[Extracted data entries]
--------------------

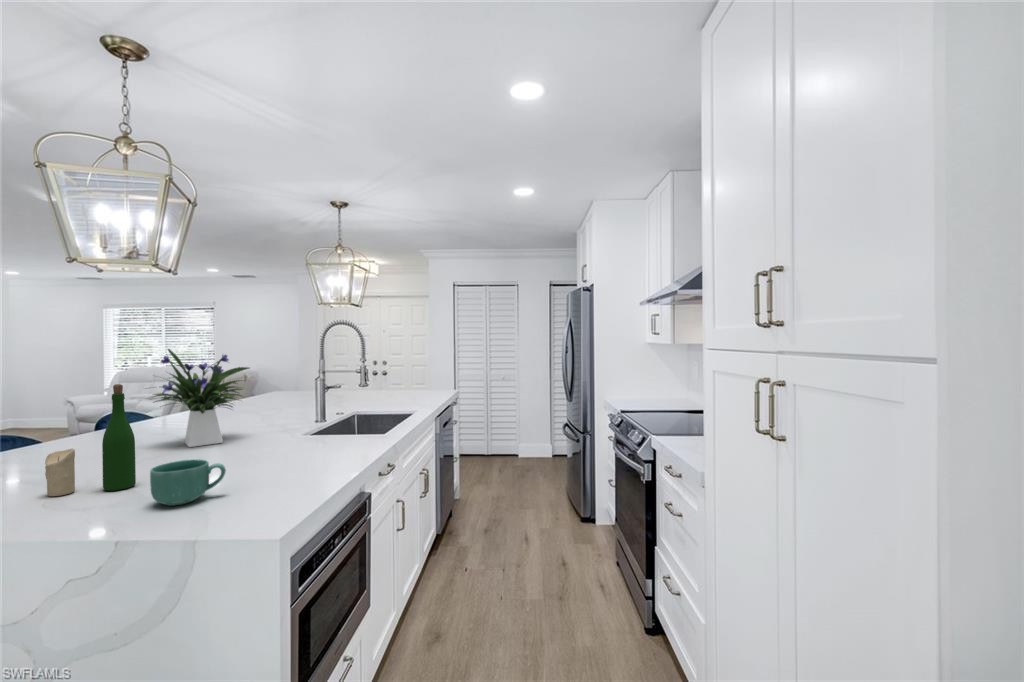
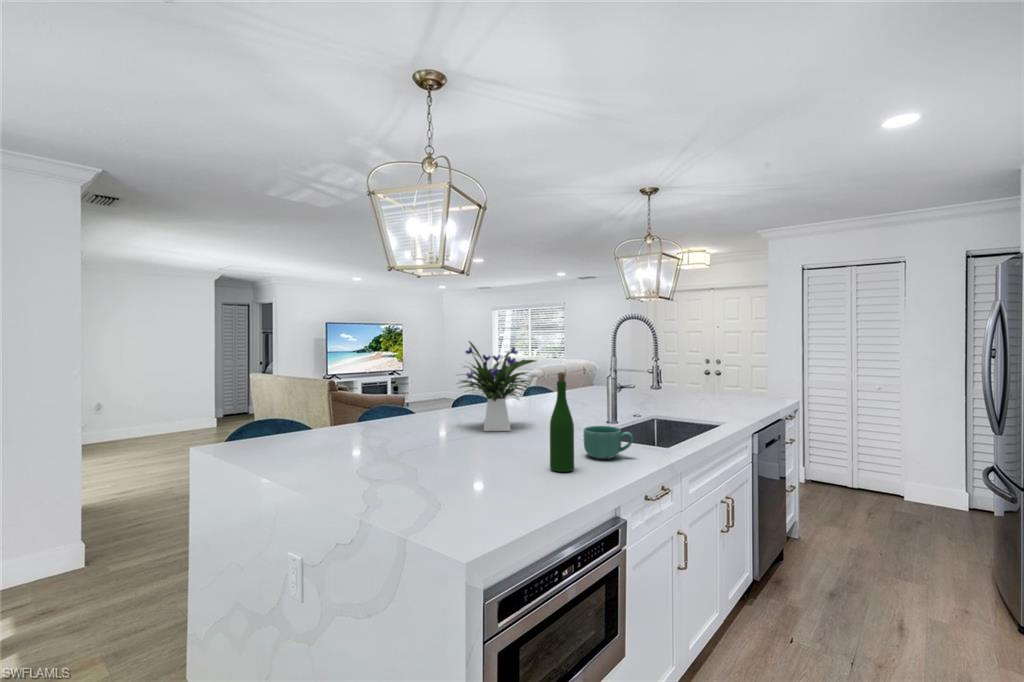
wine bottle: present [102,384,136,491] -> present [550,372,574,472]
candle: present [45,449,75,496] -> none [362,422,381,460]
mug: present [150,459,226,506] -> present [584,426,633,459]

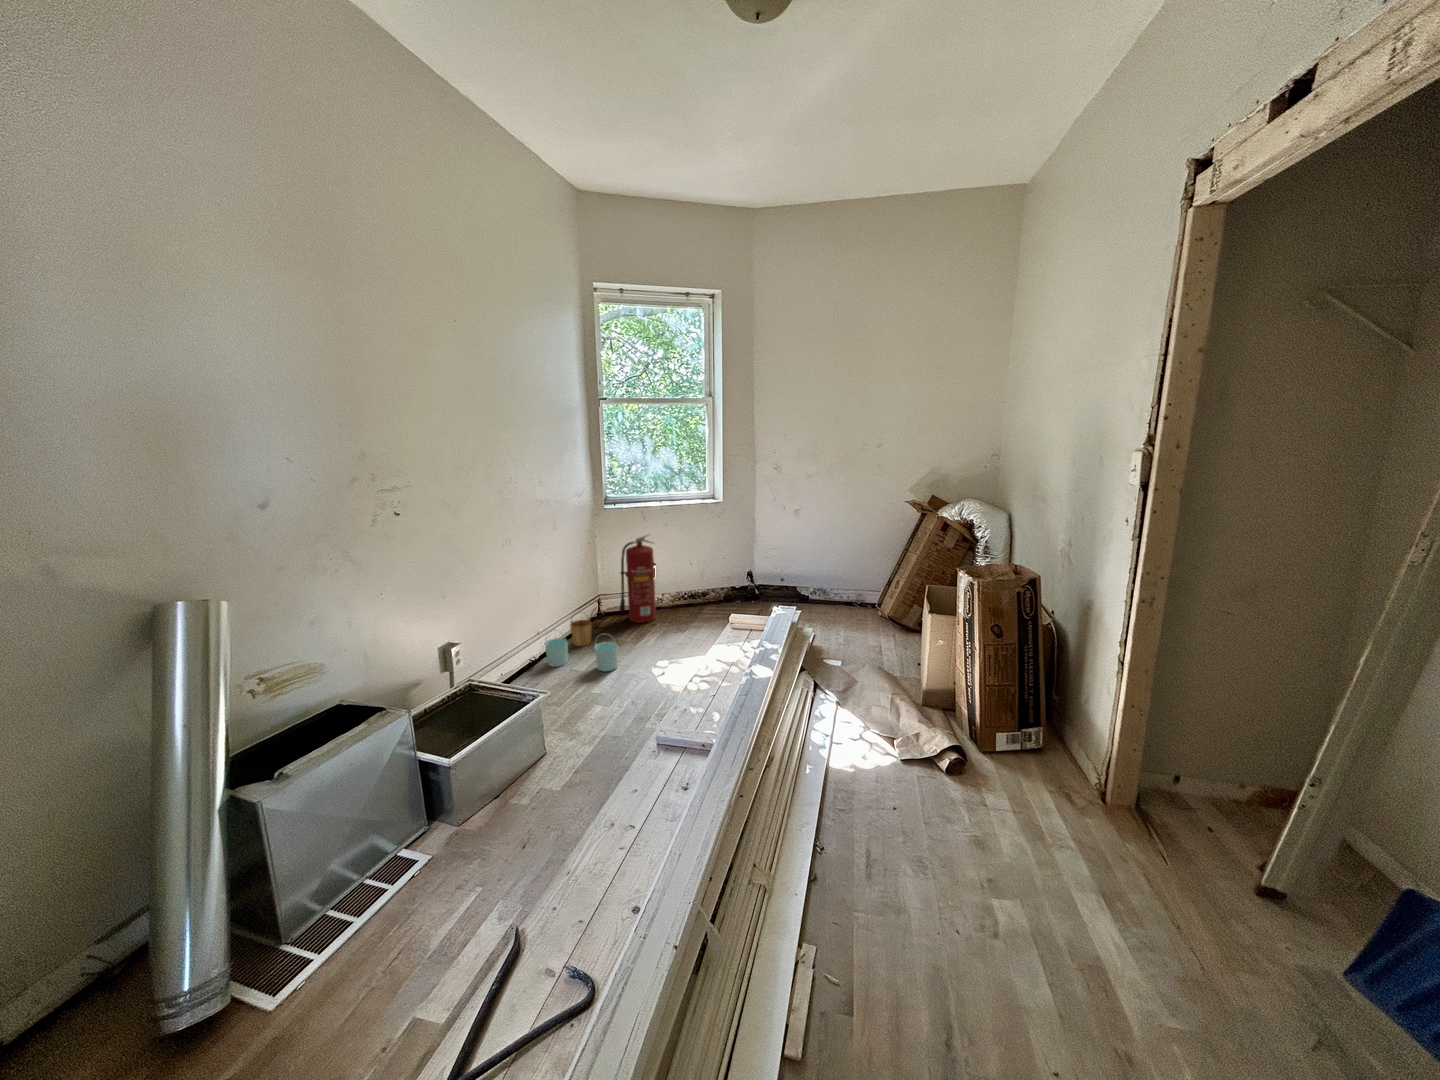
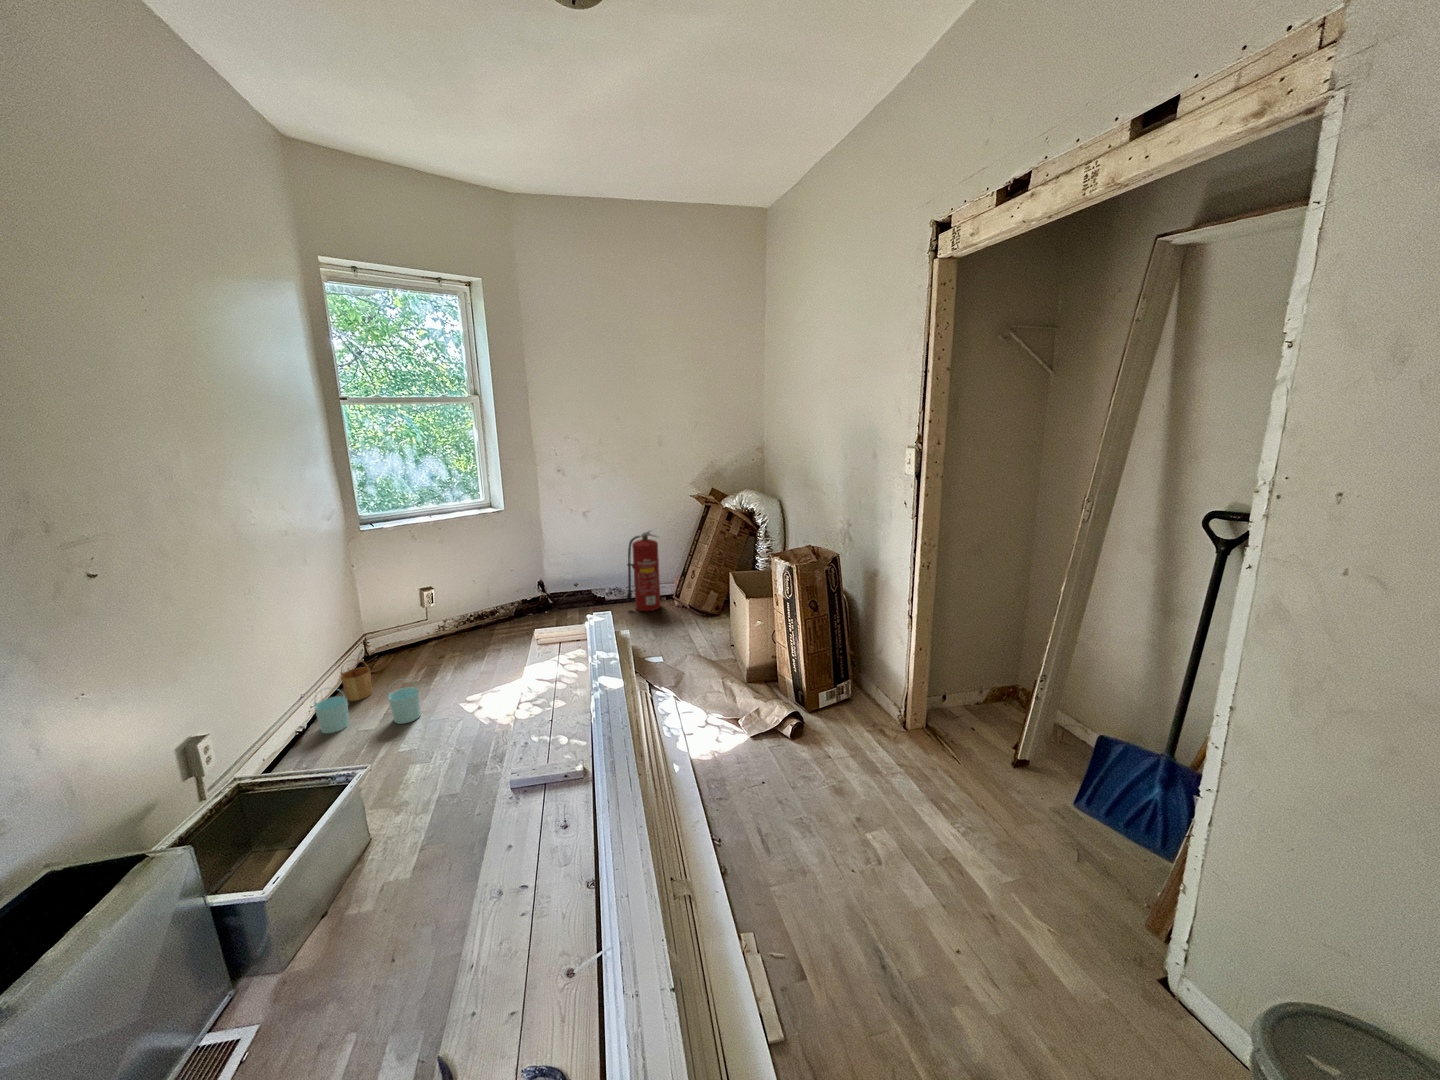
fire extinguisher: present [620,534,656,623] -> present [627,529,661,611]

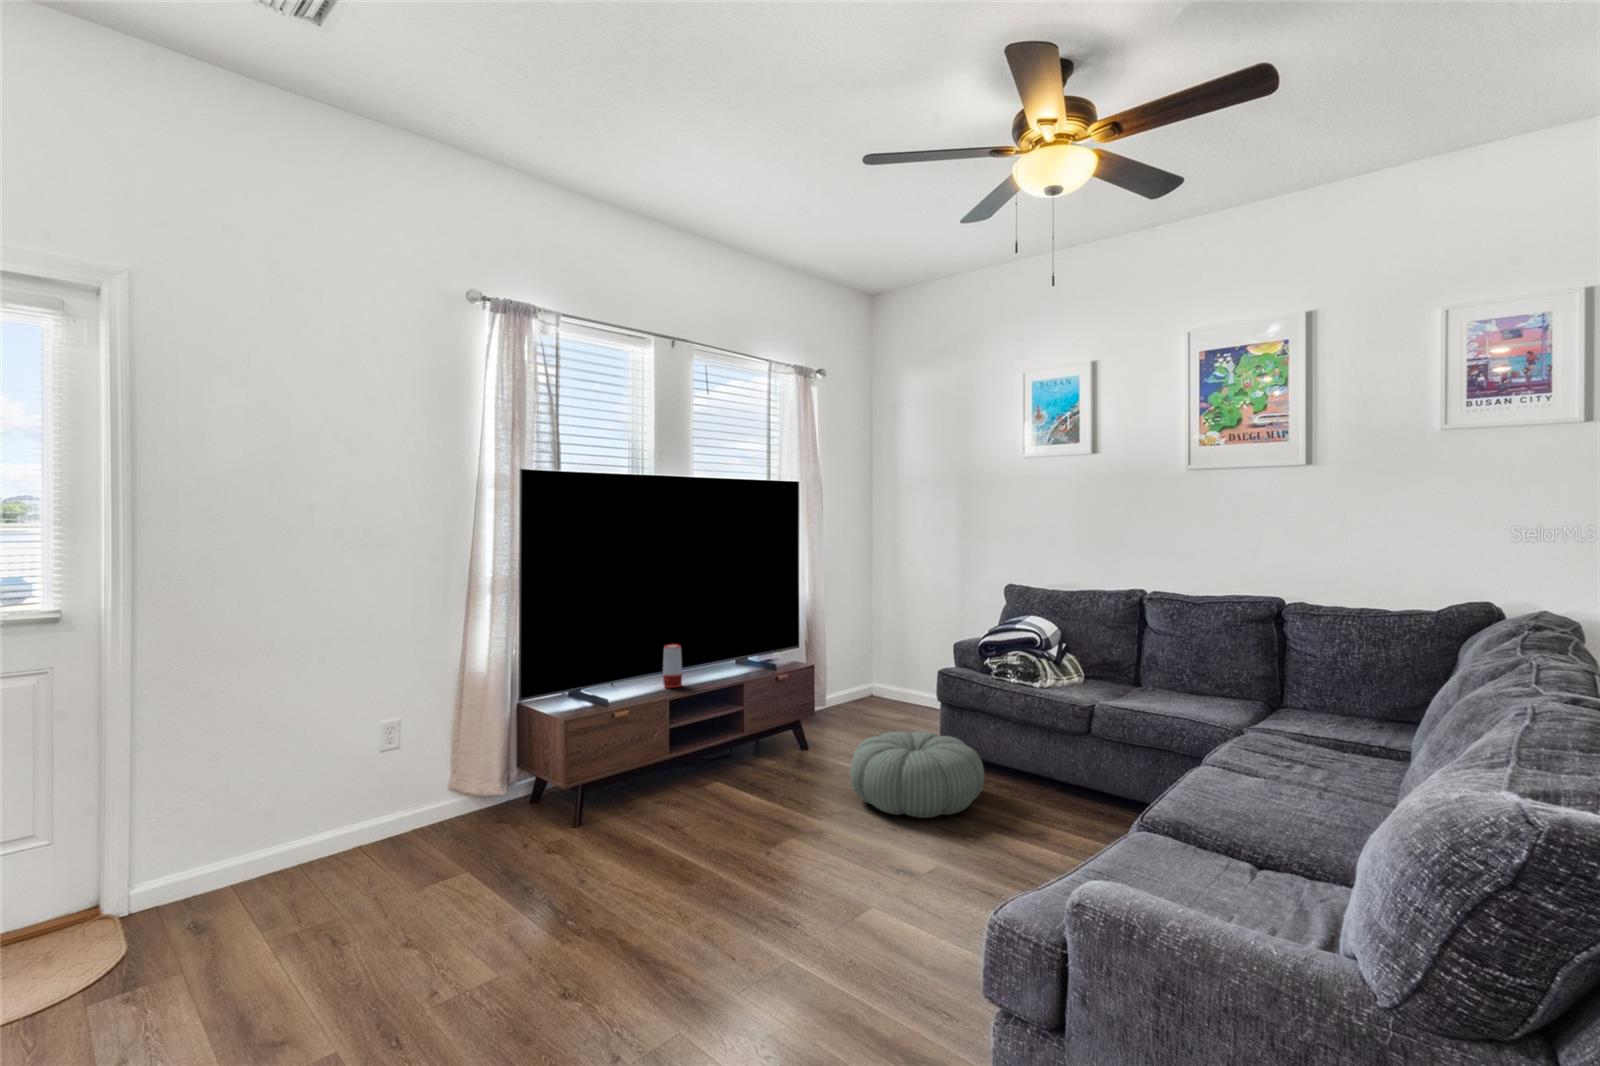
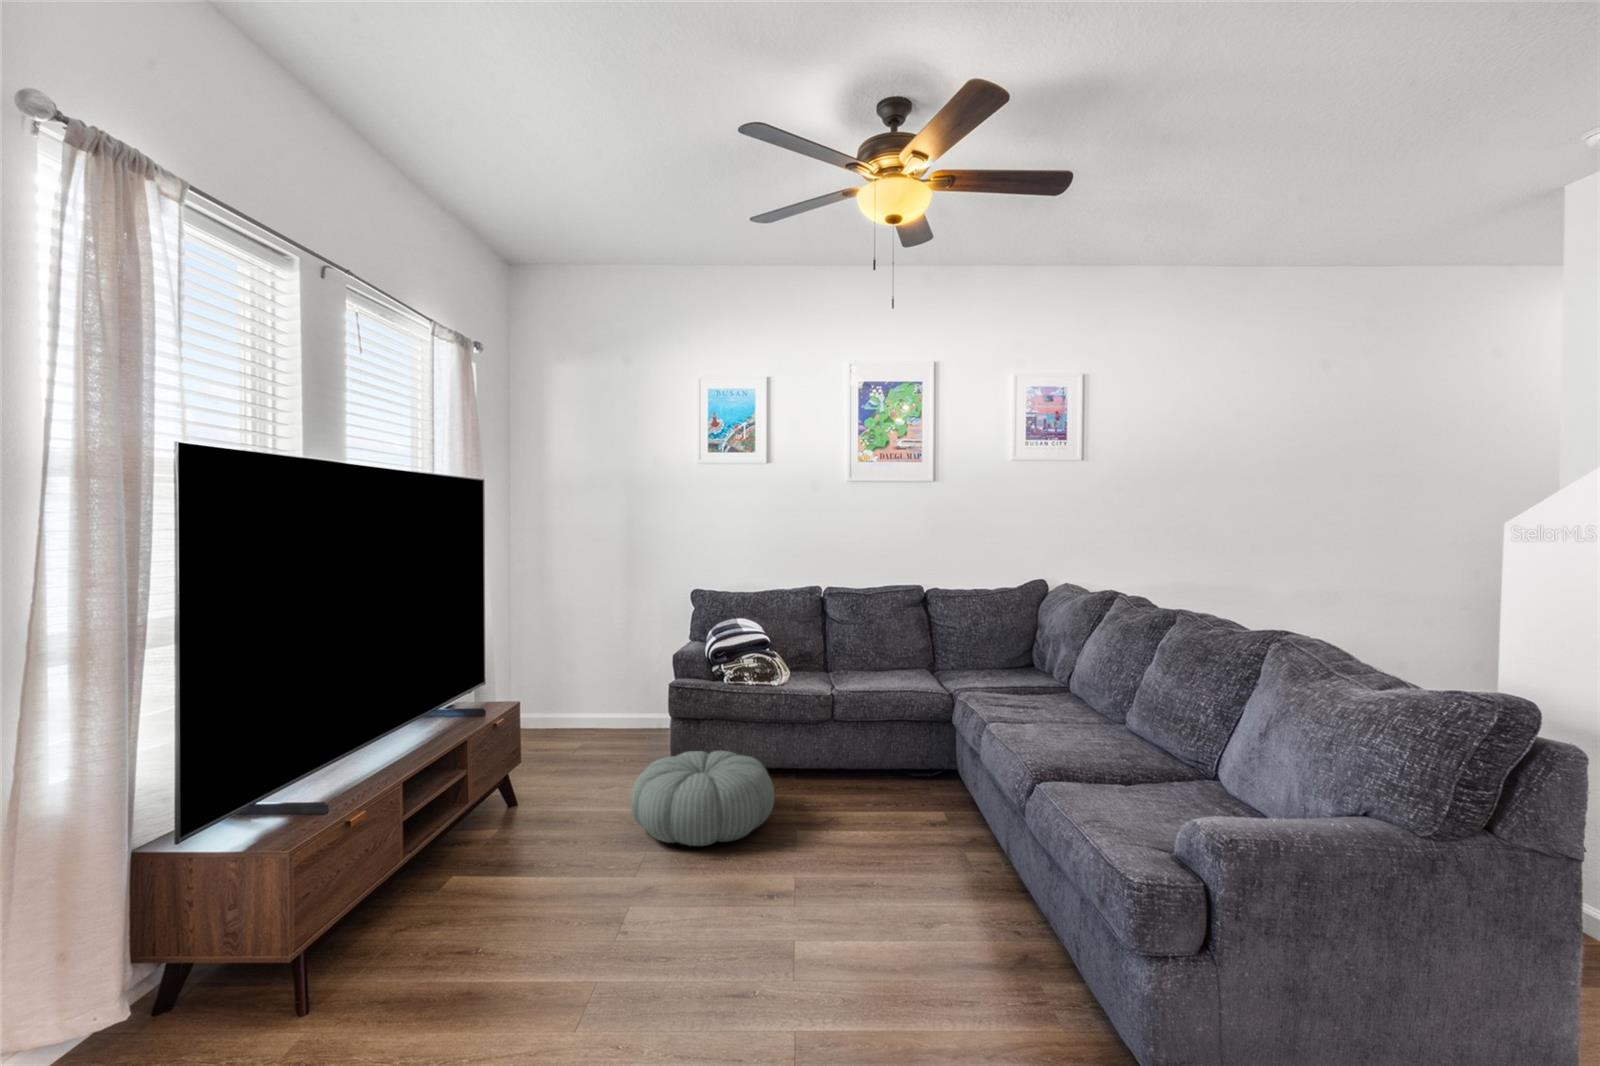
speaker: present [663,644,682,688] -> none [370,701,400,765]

--------------------

_Exercise goal:_ Copy each record exactly. Leave any images out of the copy.

_Written solution:_
wine bottle: present [102,384,136,491] -> present [550,372,574,472]
candle: present [45,449,75,496] -> none [362,422,381,460]
mug: present [150,459,226,506] -> present [584,426,633,459]

fire extinguisher: present [620,534,656,623] -> present [627,529,661,611]

speaker: present [663,644,682,688] -> none [370,701,400,765]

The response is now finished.